Çiçeğinizi ilgisiz bırakırsanız, onu sulamazsanız, ilgilenmezseniz çiçeğinizin de sağlığında bozulmalar olur. Çocuğunuzun ihtiyaçlarını önemsemeniz ve buna göre davranmanız çok önemlidir. Çocuğun yemek yiyeceği zamanlar, uyku, temizlik ihtiyaçları, giyim ve diğer ihtiyaçlarının karşılanması ama en önemlisi de gerçekten ilgi ve sevgi ihtiyacının karşılanması gereklidir. İlgisiz tutumlar, çocukların ilgilerine, ihtiyaçlarına tepkisiz olmayı içerir. İlgisiz ve kayıtsız tutumlarda ebeveynler, çocuklarına yeteri kadar zaman ayırmaz, kaliteli vakit geçirmez, nasıl hissettiğini anlamaya çalışmaz, okuldaki sorunları, başarı durumlarıyla ilgilenmezler. Sevgisiz, ilgisiz büyüyen çocuklar dikkat çekmek için birçok davranış sergilerler. Öfkeyle büyürler. Bu tarz tutumla büyüyen çocuklarda kaba ve küfürlü konuşma, söz almadan konuşma, okuldan kaçma, gürültü yapma, kural tanımama, suça eğilimli olma gibi birçok problem görülebilir. En önemlisi de sevgisizliğin ve önemsenmemenin ruhlarında bıraktığı tahribattır. Bu çocuklarda değersizlik, sevilmeme gibi inançlar daha çok küçük yaşlarda çocukların zihinlerinde özümsenir. Ve genellikle, arkadaş ve duygusal ilişkilerde büyük problemler yaşarlar.
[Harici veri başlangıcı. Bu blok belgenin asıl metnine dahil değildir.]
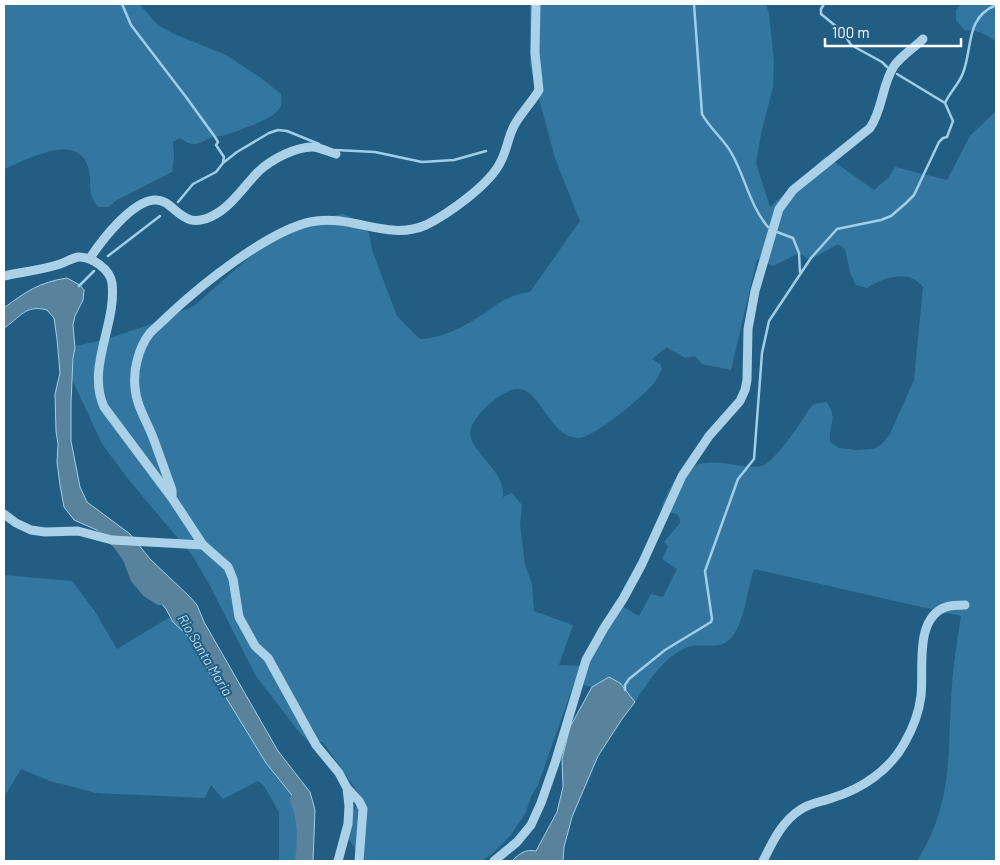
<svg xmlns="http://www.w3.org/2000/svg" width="1000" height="865" viewBox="0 0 1000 865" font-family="Barlow,sans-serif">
	<rect width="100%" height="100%" fill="#225e84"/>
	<!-- green -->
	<path fill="#3377a0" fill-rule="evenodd" d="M4 4H139L158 25 172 33 226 55 261 78 281 94C281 97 282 102 281 106 275 120 236 131 222 136 204 135 199 153 180 138L173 142 174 157 172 172 117 200 108 207H98C86 192 93 183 88 167 78 131 26 160 4 169Z
		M530 4H766L769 14 774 61 773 87 761 134 756 163 770 207 826 156 874 190 888 178 895 167 947 180 970 136 996 111V861H917C957 798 946 743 953 673 955 654 958 635 961 616L754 569C747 589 745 625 729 640 718 650 700 643 688 647 664 656 648 682 635 702L620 683 609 677 592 687 574 683 538 785 531 796 526 812 511 835 491 855 481 861H398C384 859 376 861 362 861L346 834 350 817 361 797 323 742 311 744 299 732 256 676 209 584 192 555 129 480 102 444 72 379 75 346 103 340 146 326 194 306 263 245 313 219 343 214 358 220 369 233 372 250 397 316 420 339C444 338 465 326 485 313 500 302 511 294 530 292L580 221 555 158 530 65ZM838 244 845 249 851 275 856 285 867 288C884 277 909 269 923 287L914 380 890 434 882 444 874 449 856 450 839 448 830 442C828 425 839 417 826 402 823 403 818 403 815 404 809 407 807 414 803 419 797 429 775 459 766 464 757 469 746 466 736 465 691 457 675 468 661 510L677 514 680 519V523L664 542 668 546 662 559 677 569 663 597 651 594 639 616 615 602 593 639 581 666 559 665 573 625 534 611 532 584 525 565 520 525 522 505 512 493 503 497C506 471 472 454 470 434 469 418 505 386 520 389 537 391 548 424 565 434 568 436 575 438 579 438 595 437 645 395 655 382 658 378 659 373 662 369L660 364 652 359 667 347 685 358 695 356 702 364 731 370 757 259 773 266 799 253 810 260Z
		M961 4H996V42C986 33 978 31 964 30L956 20V10Z
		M4 575 72 581 94 610 117 649 170 617 173 622 191 639 201 654 212 679 222 691 266 763 299 804C307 821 306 842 302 861H279V812L264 786 258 781 223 799 211 785 205 798 96 793 50 781 21 769 4 797Z"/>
	<!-- water -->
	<path fill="#59839d" stroke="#9fcee9" d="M67 278 80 285 84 290 83 300 75 316 73 325 75 348 73 358 71 402V441L80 487 87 502 130 534 150 559 190 597 197 605 204 622 278 751 310 792 315 810 313 861H302C306 842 307 821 299 804L266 763 222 691 212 679 201 654 191 639 173 622 166 609 139 577 132 555 127 549 114 543 99 531 74 520 64 507 60 485 57 462 58 444 56 431 55 394 60 373 57 339 54 318 47 310C25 304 20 318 4 328V308C25 292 40 282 67 278Z
		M609 677 620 683 635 702 622 719 598 756 572 817 564 847 563 861H512C520 853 525 849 536 851L557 812 563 787 562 759 570 727 592 687Z"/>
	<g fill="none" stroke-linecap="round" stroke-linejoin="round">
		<!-- stream -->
		<path stroke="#9fcee9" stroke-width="2.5" d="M122 4 131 25 186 97 215 137 218 142 216 145 224 157 223 162
			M694 4 702 114C710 129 724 139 732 154 745 177 750 206 768 227
			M824 4 821 9V14L843 32 851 45 882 62 887 67
			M945 103C950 92 959 84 963 73 973 47 965 18 996 5
			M336 150 375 152 422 162 454 160 486 151
			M178 202 193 184 216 172 223 163 237 152 269 133 278 130 287 131 319 144
			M777 232 793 238 799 253 800 272
			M108 256 160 216
			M79 286 94 271
			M625 690V685L629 679 665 650 711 622 712 619 705 571 738 479 754 459 762 353 769 321 811 258 837 229 881 220 891 216 906 203 914 195 939 142 943 138 947 137 953 121 945 103 897 74"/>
		<!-- river -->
		<path stroke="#59839d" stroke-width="16" d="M106 532 119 541 130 556 138 577 149 590 160 597
			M298 800C306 817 306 842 303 861"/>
		<!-- minor -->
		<path stroke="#abd1e8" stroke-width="9" d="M90 258C102 240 131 202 154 200 176 198 180 235 216 214 233 204 245 185 259 171 272 159 297 146 314 147 321 148 329 152 336 154
			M4 276C22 272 42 270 60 264 66 262 72 258 78 257 91 256 110 269 112 283 117 324 86 367 104 407L172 498 203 545 228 567 233 579 239 617 255 646 268 658 316 745 339 773 347 788 349 806 348 824 338 861
			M172 496V490C166 473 160 457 154 440 148 423 136 406 135 387 133 369 139 347 150 333 156 327 163 321 169 315 202 284 267 232 310 222 352 213 387 242 426 225 448 214 489 185 500 163 507 151 508 136 515 124 522 112 532 102 539 90L535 53 536 4
			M4 514 16 523 31 530 45 532 78 531 112 540 203 545
			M347 788 359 801 363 809 359 861
			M494 861 517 842 531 825 541 803 555 763 586 660 604 628 623 599 642 564 682 476 709 436 740 401 745 390 747 380 748 329 755 291 779 209 793 190 870 128C883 109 882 84 894 66 901 56 914 48 923 39
			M763 861C772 843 782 821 800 810 809 803 821 802 832 798 862 789 890 770 905 742 913 728 919 712 921 696 924 669 914 618 946 607 952 605 959 605 965 605"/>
	</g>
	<g text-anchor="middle" stroke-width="4" stroke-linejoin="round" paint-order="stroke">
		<!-- water labels -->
		<g font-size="14" font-style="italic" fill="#b6dbf0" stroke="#225e84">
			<text transform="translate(205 655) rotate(59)" y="5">Rio Santa Maria</text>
		</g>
	</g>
	<!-- border -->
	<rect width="1000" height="865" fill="none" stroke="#ffffff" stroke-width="10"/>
	<!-- scale -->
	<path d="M825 38v8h136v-8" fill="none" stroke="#ffffff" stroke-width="2.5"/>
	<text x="832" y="38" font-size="15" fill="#ffffff" stroke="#225e84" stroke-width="4" paint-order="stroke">100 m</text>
</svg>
Sonuç olarak, en sağlıklı tutum, demokratik tutumdur. Yani ne çocuğun egemen olduğu ne de ebeveynin egemen olduğu tutum şeklidir. Çocuğun da ailenin diğer üyeleri gibi söz hakkı vardır. Çocuk, belirli sınırlar içerisinde özgürdür ve kendi kararlarını verebilir. Bu tutumda ebeveyn çocuğuyla ilgilidir, sevgisini ona en derinden hissettirir. Asla, ebeveynler çocuklarını eleştirmez, hatalı davrandıklarını düşündüklerinde bu sorunu yapıcı ve öğretici bir şekilde her iki tarafında memnun olacağı şekilde çocukla birlikte çözmeye çalışır. Sınırlar aşıldığında çocuğun yaşına uygun seçenekler, alternatifler sunulur. Çocuğun seçtiği seçenekler onun kararlarının sonuçlarını yaşamasına neden olur. Bu tutumlar, çocuğun sorumluluk bilincinin gelişmesine ve özgüven gelişimine katkıda bulunur.